Специалисты по английскому Возрождению давно и убедительно показали, что в шекспи­ровские времена, в противоположность греческой античности, когда действие на орхестре было своеобразной материализацией поэзии, ка­ждый спектакль был новым вариантом пьесы, менялся не только сценический рисунок, но даже и текст пьесы2 . При всем очевидном своеобразии этой ситуа­ции, однако, ни из того, что спектакль вместе с пьесой или пьеса вме­сте с шекспиров­ским спектаклем всякий вечер менялись, ни из наивности тогдашнего зрителя прямо не следует, что автором шекспи­ровского спектакля стал не драматург Шекспир, а ак­тер.

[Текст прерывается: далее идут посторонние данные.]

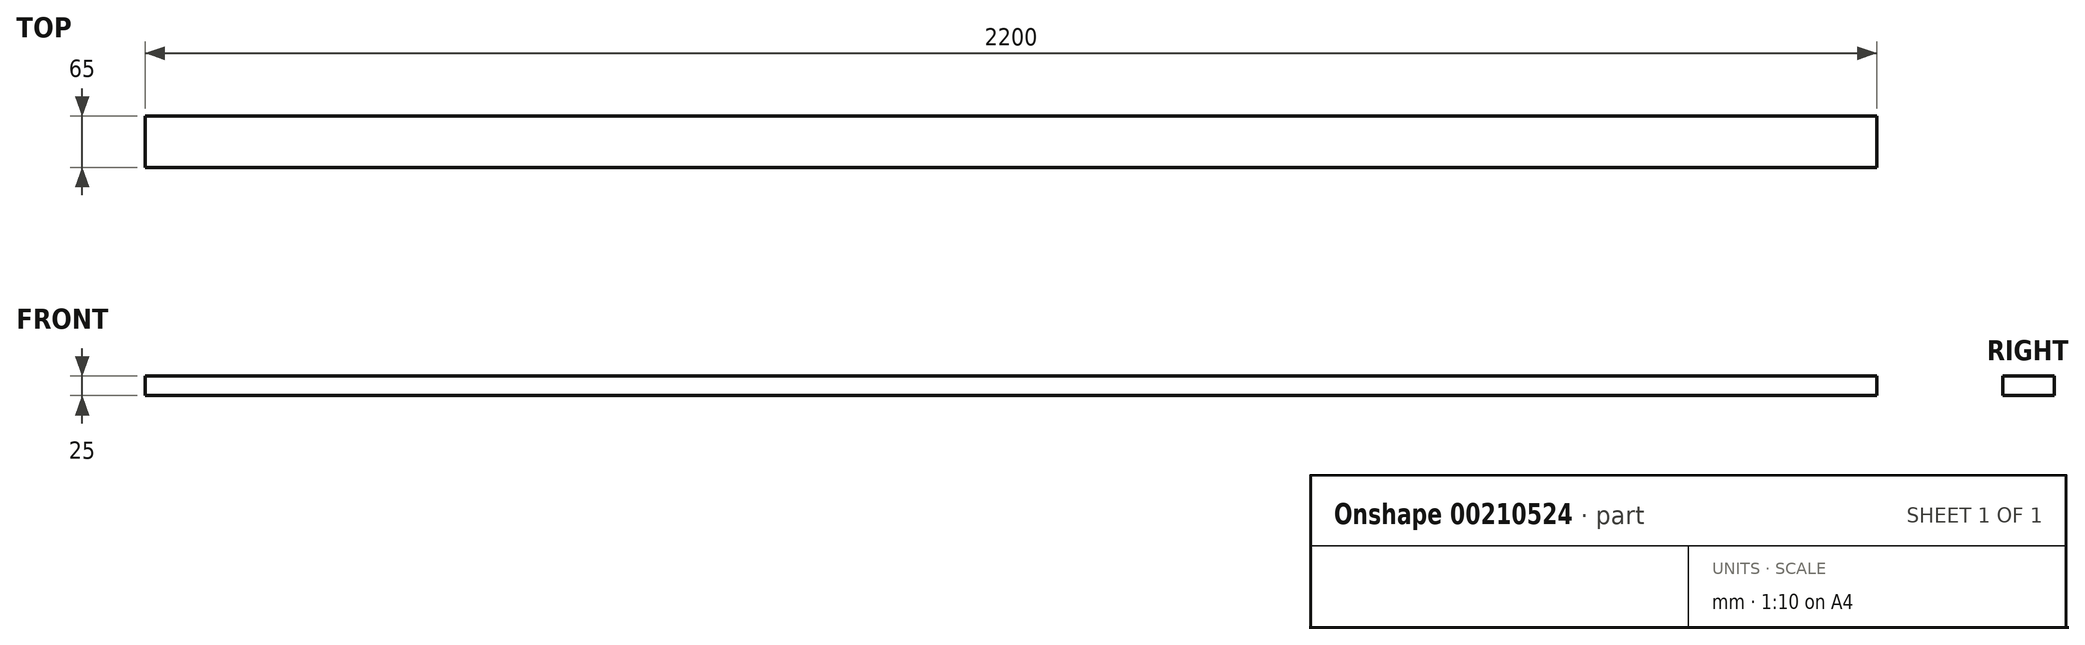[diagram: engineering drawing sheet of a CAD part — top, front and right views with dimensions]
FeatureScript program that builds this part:
annotation { "Feature Type Name" : "Feature", "Feature Type Description" : "" }
export const myFeature = defineFeature(function(context is Context, id is Id, definition is map)
    precondition{}
    {
        {
            var Q0;
            Q0=qCreatedBy(makeId("Top.planeOp"),FACE);
            var sketch = newSketch(context, id + "F0", { "sketchPlane" : qUnion([Q0])});
            skLineSegment(sketch, "E0.bottom", {"start": v(-1062.35, -14.28) * mm, "end": v(1137.65, -14.28) * mm});
            skLineSegment(sketch, "E0.top", {"start": v(-1062.35, -79.28) * mm, "end": v(1137.65, -79.28) * mm});
            skLineSegment(sketch, "E0.left", {"start": v(-1062.35, -14.28) * mm, "end": v(-1062.35, -79.28) * mm});
            skLineSegment(sketch, "E0.right", {"start": v(1137.65, -14.28) * mm, "end": v(1137.65, -79.28) * mm});
            skSolve(sketch);
        }
        {
            var Q0;
            Q0 = qSketchRegion(id + "F0", true);
            var Q1;
            Q1=makeQuery(id+"F0.imprint","IMPRINT",FACE,{"disambiguationData":[TD([[makeQuery(id+"F0.imprint","IMPRINT",EDGE,{"derivedFrom":sQuery(id+"F0.wireOp",EDGE,"E0.bottom")}),-1.0]])]});
            extrude(context, id + "F1", {"entities" : qUnion([Q0, Q1]), "depth" : 25 * mm});
        }
    });
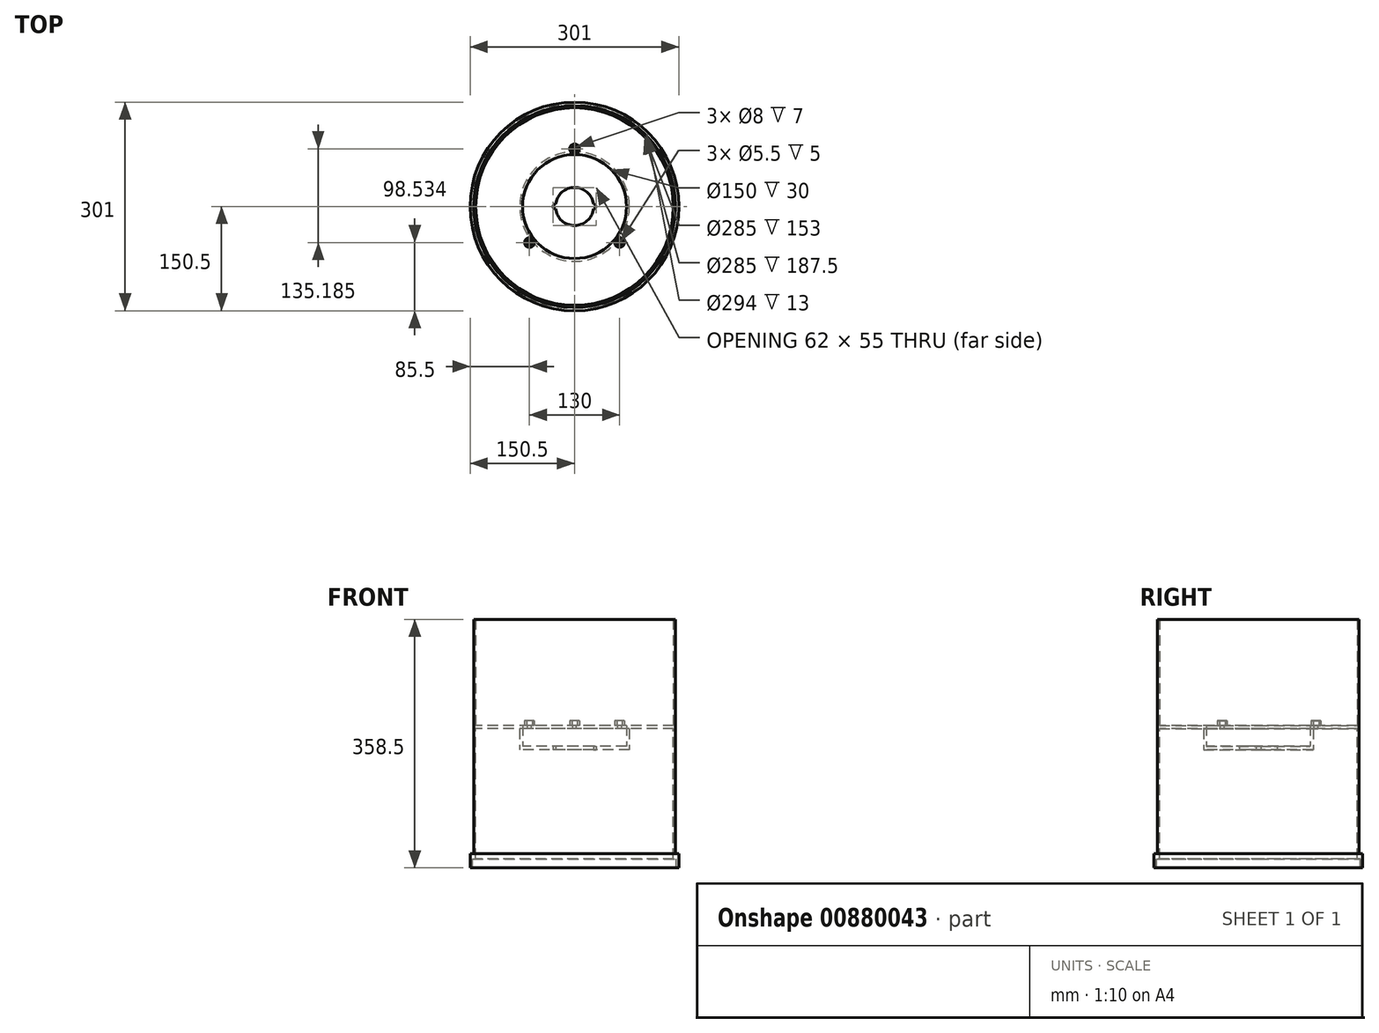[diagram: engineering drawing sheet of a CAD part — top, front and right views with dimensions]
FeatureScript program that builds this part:
annotation { "Feature Type Name" : "Feature", "Feature Type Description" : "" }
export const myFeature = defineFeature(function(context is Context, id is Id, definition is map)
    precondition{}
    {
        {
            var Q0;
            Q0=qCreatedBy(makeId("Top.planeOp"),FACE);
            var sketch = newSketch(context, id + "F0", { "sketchPlane" : qUnion([Q0])});
            skCircle(sketch, "E0", {"center": v(0, 0) * mm, "radius": 79 * mm});
            skArc(sketch, "E1", {"start": v(27.28, 3.5) * mm, "mid": v(0, 27.5) * mm, "end": v(-27.28, 3.5) * mm});
            skArc(sketch, "E2", {"start": v(-27.28, 3.5) * mm, "mid": v(-31, 0) * mm, "end": v(-27.28, -3.5) * mm});
            skArc(sketch, "E3", {"start": v(27.28, -3.5) * mm, "mid": v(31, 0) * mm, "end": v(27.28, 3.5) * mm});
            skArc(sketch, "E4.trimOffspring", {"start": v(-27.28, -3.5) * mm, "mid": v(0, -27.5) * mm, "end": v(27.28, -3.5) * mm});
            skCircle(sketch, "E5", {"center": v(0, 0) * mm, "radius": 75 * mm});
            skSolve(sketch);
        }
        {
            var Q0;
            Q0=makeQuery(id+"F0.imprint","IMPRINT",FACE,{"disambiguationData":[TD([[makeQuery(id+"F0.imprint","IMPRINT",EDGE,{"derivedFrom":sQuery(id+"F0.wireOp",EDGE,"E1")}),-1.0]])]});
            extrude(context, id + "F1", {"entities" : qUnion([Q0]), "depth" : 5 * mm});
        }
        {
            var Q0;
            Q0=makeQuery(id+"F0.imprint","IMPRINT",FACE,{"disambiguationData":[TD([[makeQuery(id+"F0.imprint","IMPRINT",EDGE,{"derivedFrom":sQuery(id+"F0.wireOp",EDGE,"E0")}),1.0]])]});
            extrude(context, id + "F2", {"entities" : qUnion([Q0]), "operationType" : NewBodyOperationType.ADD, "depth" : 30 * mm});
        }
        {
            var Q0;
            Q0=makeQuery(id+"F2.opExtrude","CAP_FACE",FACE,{"disambiguationData":[OSD([sQuery(id+"F0.wireOp",EDGE,"E0"),sQuery(id+"F0.wireOp",EDGE,"E5")])],"isStart":false});
            var sketch = newSketch(context, id + "F3", { "sketchPlane" : qUnion([Q0])});
            skCircle(sketch, "E6", {"center": v(0, 0) * mm, "radius": 142.5 * mm});
            skCircle(sketch, "E7.0", {"center": v(0, 0) * mm, "radius": 145.5 * mm});
            skSolve(sketch);
        }
        {
            var Q0;
            Q0=makeQuery(id+"F3.imprint","IMPRINT",FACE,{"disambiguationData":[TD([[makeQuery(id+"F3.imprint","IMPRINT",EDGE,{"derivedFrom":sQuery(id+"F3.wireOp",EDGE,"E6")}),1.0]])]});
            var Q1;
            Q1=makeQuery(id+"F3.imprint","IMPRINT",FACE,{"disambiguationData":[TD([[makeQuery(id+"F3.imprint","IMPRINT",EDGE,{"derivedFrom":makeQuery(id+"F2.opExtrude","CAP_EDGE",EDGE,{"disambiguationData":[OSD([sQuery(id+"F0.wireOp",EDGE,"E0")])],"isStart":false})}),1.0]])]});
            extrude(context, id + "F4", {"entities" : qUnion([Q0, Q1]), "operationType" : NewBodyOperationType.ADD, "depth" : 5 * mm});
        }
        {
            var Q0;
            Q0=makeQuery(id+"F3.imprint","IMPRINT",FACE,{"disambiguationData":[TD([[makeQuery(id+"F3.imprint","IMPRINT",EDGE,{"derivedFrom":sQuery(id+"F3.wireOp",EDGE,"E6")}),-1.0]])]});
            extrude(context, id + "F5", {"entities" : qUnion([Q0]), "operationType" : NewBodyOperationType.ADD, "depth" : 158 * mm});
        }
        {
            var Q0;
            Q0=makeQuery(id+"F3.imprint","IMPRINT",FACE,{"disambiguationData":[TD([[makeQuery(id+"F3.imprint","IMPRINT",EDGE,{"derivedFrom":sQuery(id+"F3.wireOp",EDGE,"E6")}),-1.0]])]});
            extrude(context, id + "F6", {"entities" : qUnion([Q0]), "operationType" : NewBodyOperationType.ADD, "oppositeDirection" : true, "depth" : 180 * mm});
        }
        {
            var Q0;
            Q0=makeQuery(id+"F6.opExtrude","CAP_FACE",FACE,{"disambiguationData":[OSD([sQuery(id+"F3.wireOp",EDGE,"E6"),sQuery(id+"F3.wireOp",EDGE,"E7.0")])],"isStart":false});
            var sketch = newSketch(context, id + "F7", { "sketchPlane" : qUnion([Q0])});
            skCircle(sketch, "E8", {"center": v(0, 0) * mm, "radius": 150.5 * mm});
            skSolve(sketch);
        }
        {
            var Q0;
            Q0=makeQuery(id+"F7.imprint","IMPRINT",FACE,{"disambiguationData":[TD([[makeQuery(id+"F7.imprint","IMPRINT",EDGE,{"derivedFrom":sQuery(id+"F7.wireOp",EDGE,"E8")}),1.0]])]});
            var Q1;
            Q1=makeQuery(id+"F7.imprint","IMPRINT",FACE,{"disambiguationData":[TD([[makeQuery(id+"F7.imprint","IMPRINT",EDGE,{"derivedFrom":makeQuery(id+"F6.opExtrude","CAP_EDGE",EDGE,{"disambiguationData":[OSD([sQuery(id+"F3.wireOp",EDGE,"E6")])],"isStart":false})}),1.0]])]});
            extrude(context, id + "F8", {"entities" : qUnion([Q0, Q1]), "operationType" : NewBodyOperationType.ADD, "depth" : 7.5 * mm});
        }
        {
            var Q0;
            Q0=makeQuery(id+"F8.opExtrude","CAP_FACE",FACE,{"disambiguationData":[OSD([sQuery(id+"F3.wireOp",EDGE,"E6"),sQuery(id+"F7.wireOp",EDGE,"E8")])],"isStart":false});
            var sketch = newSketch(context, id + "F9", { "sketchPlane" : qUnion([Q0])});
            skCircle(sketch, "E9", {"center": v(0, 0) * mm, "radius": 147 * mm});
            skSolve(sketch);
        }
        {
            var Q0;
            Q0=makeQuery(id+"F9.imprint","IMPRINT",FACE,{"disambiguationData":[TD([[makeQuery(id+"F9.imprint","IMPRINT",EDGE,{"derivedFrom":sQuery(id+"F9.wireOp",EDGE,"E9")}),-1.0]])]});
            extrude(context, id + "F10", {"entities" : qUnion([Q0]), "operationType" : NewBodyOperationType.ADD, "depth" : 13 * mm});
        }
        {
            var Q0;
            Q0=makeQuery(id+"F4.opExtrude","CAP_FACE",FACE,{"disambiguationData":[OSD([sQuery(id+"F0.wireOp",EDGE,"E5"),sQuery(id+"F3.wireOp",EDGE,"E6")])],"isStart":false});
            var sketch = newSketch(context, id + "F11", { "sketchPlane" : qUnion([Q0])});
            skCircle(sketch, "E10", {"center": v(0, 83.22) * mm, "radius": 4 * mm});
            skCircle(sketch, "E11.0", {"center": v(0, 83.22) * mm, "radius": 7 * mm});
            skCircle(sketch, "E12", {"center": v(0, 83.22) * mm, "radius": 2.5 * mm});
            skCircle(sketch, "E13.1.0", {"center": v(-65, -51.97) * mm, "radius": 2.5 * mm});
            skCircle(sketch, "E13.1.1", {"center": v(-65, -51.97) * mm, "radius": 7 * mm});
            skCircle(sketch, "E13.1.2", {"center": v(-65, -51.97) * mm, "radius": 4 * mm});
            skCircle(sketch, "E13.2.0", {"center": v(65, -51.97) * mm, "radius": 2.5 * mm});
            skCircle(sketch, "E13.2.1", {"center": v(65, -51.97) * mm, "radius": 7 * mm});
            skCircle(sketch, "E13.2.2", {"center": v(65, -51.97) * mm, "radius": 4 * mm});
            skPoint(sketch, "E13.center", {"position": v(0, 0) * mm});
            skCircle(sketch, "E14", {"center": v(0, 0) * mm, "radius": 83.22 * mm, "construction": true});
            skSolve(sketch);
        }
        {
            var Q0;
            Q0=makeQuery(id+"F11.imprint","IMPRINT",FACE,{"disambiguationData":[TD([[makeQuery(id+"F11.imprint","IMPRINT",EDGE,{"derivedFrom":sQuery(id+"F11.wireOp",EDGE,"E10")}),-1.0]])]});
            var Q1;
            Q1=makeQuery(id+"F11.imprint","IMPRINT",FACE,{"disambiguationData":[TD([[makeQuery(id+"F11.imprint","IMPRINT",EDGE,{"derivedFrom":sQuery(id+"F11.wireOp",EDGE,"E13.1.1")}),1.0]])]});
            var Q2;
            Q2=makeQuery(id+"F11.imprint","IMPRINT",FACE,{"disambiguationData":[TD([[makeQuery(id+"F11.imprint","IMPRINT",EDGE,{"derivedFrom":sQuery(id+"F11.wireOp",EDGE,"E13.2.1")}),1.0]])]});
            extrude(context, id + "F12", {"entities" : qUnion([Q0, Q1, Q2]), "operationType" : NewBodyOperationType.ADD, "depth" : 7 * mm});
        }
        {
            var Q0;
            Q0=sQuery(id+"F11.wireOp",VERTEX,"E10.center");
            var Q1;
            Q1=sQuery(id+"F11.wireOp",VERTEX,"E13.1.0.center");
            var Q2;
            Q2=sQuery(id+"F11.wireOp",VERTEX,"E13.2.0.center");
            var Q3;
            Q3=makeQuery(id+"F1.opExtrude","SWEPT_BODY",BODY,{"disambiguationData":[OSD([sQuery(id+"F0.wireOp",EDGE,"E1"),sQuery(id+"F0.wireOp",EDGE,"E2"),sQuery(id+"F0.wireOp",EDGE,"E3"),sQuery(id+"F0.wireOp",EDGE,"E4.trimOffspring"),sQuery(id+"F0.wireOp",EDGE,"E5")])]});
            hole(context, id + "F13", {"style" : HoleStyle.SIMPLE, "endStyle" : HoleEndStyle.BLIND, "standardTappedOrClearance" : lookupTablePath({ "standard" : "ISO", "fit" : "Normal", "size" : "M5", "type" : "Clearance" }), "standardBlindInLast" : lookupTablePath({ "fit" : "Standard", "standard" : "ISO", "size" : "M5", "type" : "Clearance" }), "holeDiameter" : 5.5 * mm, "holeDepth" : 12 * mm, "locations" : qUnion([Q0, Q1, Q2]), "scope" : qUnion([Q3])});
        }
    });
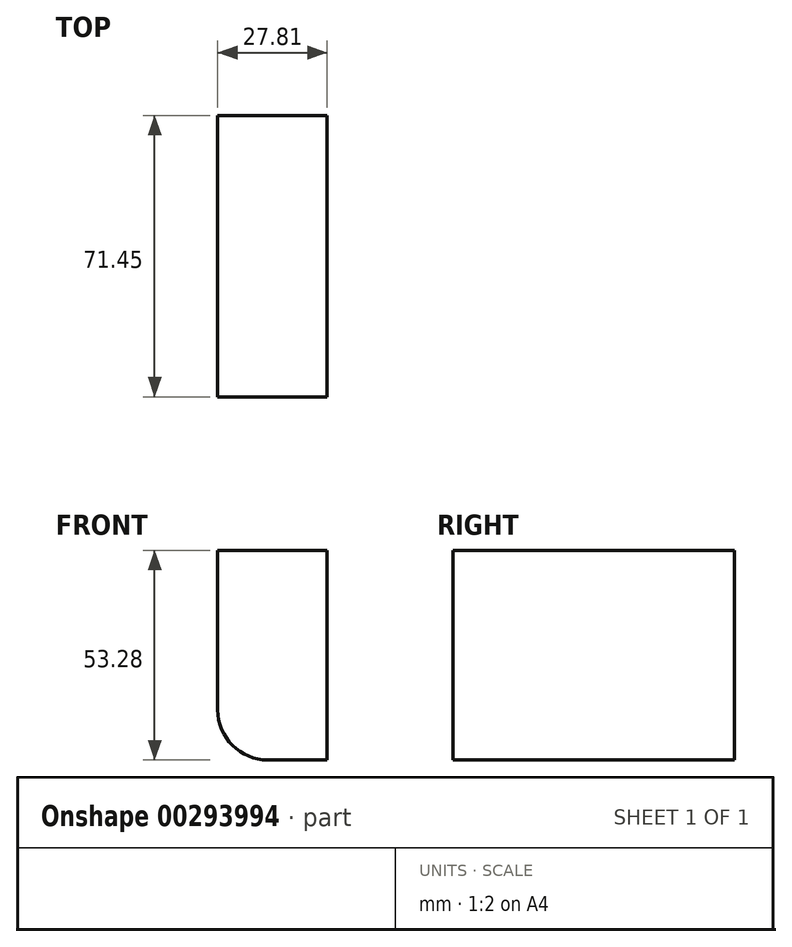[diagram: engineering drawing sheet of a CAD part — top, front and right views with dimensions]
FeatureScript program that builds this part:
annotation { "Feature Type Name" : "Feature", "Feature Type Description" : "" }
export const myFeature = defineFeature(function(context is Context, id is Id, definition is map)
    precondition{}
    {
        {
            var Q0;
            Q0=qCreatedBy(makeId("Front.planeOp"),FACE);
            var sketch = newSketch(context, id + "F0", { "sketchPlane" : qUnion([Q0])});
            skLineSegment(sketch, "E0.bottom", {"start": v(-42.9, -6.43) * mm, "end": v(-70.71, -6.43) * mm});
            skLineSegment(sketch, "E0.top", {"start": v(-42.9, -59.7) * mm, "end": v(-70.71, -59.7) * mm});
            skLineSegment(sketch, "E0.left", {"start": v(-42.9, -6.43) * mm, "end": v(-42.9, -59.7) * mm});
            skLineSegment(sketch, "E0.right", {"start": v(-70.71, -6.43) * mm, "end": v(-70.71, -59.7) * mm});
            skPoint(sketch, "E0.middle", {"position": v(-56.8, -33.07) * mm});
            skSolve(sketch);
        }
        {
            var Q0;
            Q0=makeQuery(id+"F0.imprint","IMPRINT",FACE,{"disambiguationData":[TD([[makeQuery(id+"F0.imprint","IMPRINT",EDGE,{"derivedFrom":sQuery(id+"F0.wireOp",EDGE,"E0.bottom")}),1.0]])]});
            extrude(context, id + "F1", {"entities" : qUnion([Q0]), "depth" : 71.45 * mm});
        }
        {
            var Q0;
            Q0=makeQuery(id+"F1.opExtrude","SWEPT_EDGE",EDGE,{"disambiguationData":[OSD([sQuery(id+"F0.wireOp",EDGE,"E0.top"),sQuery(id+"F0.wireOp",EDGE,"E0.right")])]});
            fillet(context, id + "F2", {"entities" : qUnion([Q0]), "radius" : 12.7 * mm, "tangentPropagation" : true, "allowEdgeOverflow" : false});
        }
        {
            var Q0;
            Q0=makeQuery(id+"F1.opExtrude","CAP_FACE",FACE,{"disambiguationData":[OSD([sQuery(id+"F0.wireOp",EDGE,"E0.bottom"),sQuery(id+"F0.wireOp",EDGE,"E0.top"),sQuery(id+"F0.wireOp",EDGE,"E0.left"),sQuery(id+"F0.wireOp",EDGE,"E0.right")])],"isStart":false});
            var sketch = newSketch(context, id + "F3", { "sketchPlane" : qUnion([Q0])});
            skCircle(sketch, "E1", {"center": v(-56.8, -26.72) * mm, "radius": 7.63 * mm});
            skPoint(sketch, "E1.centerSnap0", {"position": v(-70.71, -26.72) * mm});
            skPoint(sketch, "E1.centerSnap1", {"position": v(-56.8, -6.43) * mm});
            skSolve(sketch);
        }
        {
            var Q0;
            Q0=sQuery(id+"F3.wireOp",EDGE,"E1");
            extrude(context, id + "F4", {"bodyType" : ToolBodyType.SURFACE, "surfaceEntities" : qUnion([Q0]), "endBound" : BoundingType.THROUGH_ALL, "oppositeDirection" : true, "depth" : 83.06 * mm});
        }
    });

В крайнем случае, и соглашаясь с тем, что центр творче­ства перемещался на сцену, нельзя исключить, что и сцени­че­ское творчество все же предопределял, как во времена антично­сти, драматический поэт. Но вот что увидел С.В. Владимиров, когда стал погружаться не в спектакль, а именно в пьесу: «Эдгар распечатывает письмо Гонерильи к Эдмонту. При этом он обращается с извинением к вос­ковой печати. Реальный жест сопровождается целым поэтиче­ским пассажем, где сравниваются письмо и человек, тайна бумаги и задушевные мысли, конверт и бренное тело, храня­щее душу:

Печать, не обижайся, что взломаю.

Законники, не осуждайте нас.

Чтоб мысль врага узнать, вскрывают сердце,

А письма и подавно.

[...] Театральный жест не просто иллюстрирует сказан­ное. Театральная форма не есть оболочка драмы. Театраль­ное само по себе оказывается подвержено той же драматиче­ской борьбе внешнего и внутреннего. Именно на этой основе оно включается в драматическое действие. Игра обнажена, сцена становится од­ной из самостоятельных тем». И дальше: «Театральное самым тес­ным образом вплетается в фабулу, в движение действия. Каждый шаг персонажа сопровождается внешним превращением, переодева­нием, иногда, наоборот, своеобразным стриптизом. Костюмирова­ние есть необходимое требование сцены того времени. У Шек­спира этот прием обре­тает содержательный смысл, становится моментом дейст­вия»3. Разворот мысли Владимирова - от актера вглубь пьесы - выглядит едва ли не сдачей завоеванной позиции, но оказывается, движение не остановилось. Напротив, выясня­ется, что «театральные части», отдельные, подчиненные и от­ста­лые в аристотелевой модели спектакля, нахально вторглись в святая святых, в поэтическую фабулу и самую ткань пьесы. Рос­кошная, «барочная» шекспировская метафора стала в пьесе не чем иным, как словесной записью актерского жеста. Здесь слово прямо обслуживает жест актера – не просто разъясняет его смысл, но указывает, что в нем именно, в жесте, и содержится смысл происходящего. И это не зависит от того, чье именно слово тут работает – безвестного литератора, постав­лявшего пьесы труппам комедии дель арте, или всеми уважаемого Кальдерона.

Что актер стал полноправным субъектом творчества - это се­годня не подлежит сомнению, и это факт, который нельзя пере­оценить. Но еще важней понять, почему это так, а не иначе. По­тому, должны мы заключить, что пьеса стала запи­сью предстоя­щего спектакля. А почему такое стало возможным и необходимым? Должно быть, потому, что итальянский коме­диограф обнаружил драматизм в той сфере жизни, где про­израстали маски, а анг­лийский Бард - в той сфере, где люди внутренне и внешне «пе­реодеваются», то есть, просто говоря, в тогдашнем понимании, играют роли. Записывается словами тот драматизм, который в жизнь принесла ролевая игра, театральность. Трагические отно­шения между Отелло, Дездемоной и Яго, Брабанцио, Кассио и Род­риго во­обще не могут быть поняты вне ролей, которые каж­дый из них по своей или чужой воле играет. Так что Шекспир всегда будет не только недоступным, но и желанным для актера автором именно по той причине, что шекспировский ге­рой, как актер, играет роли.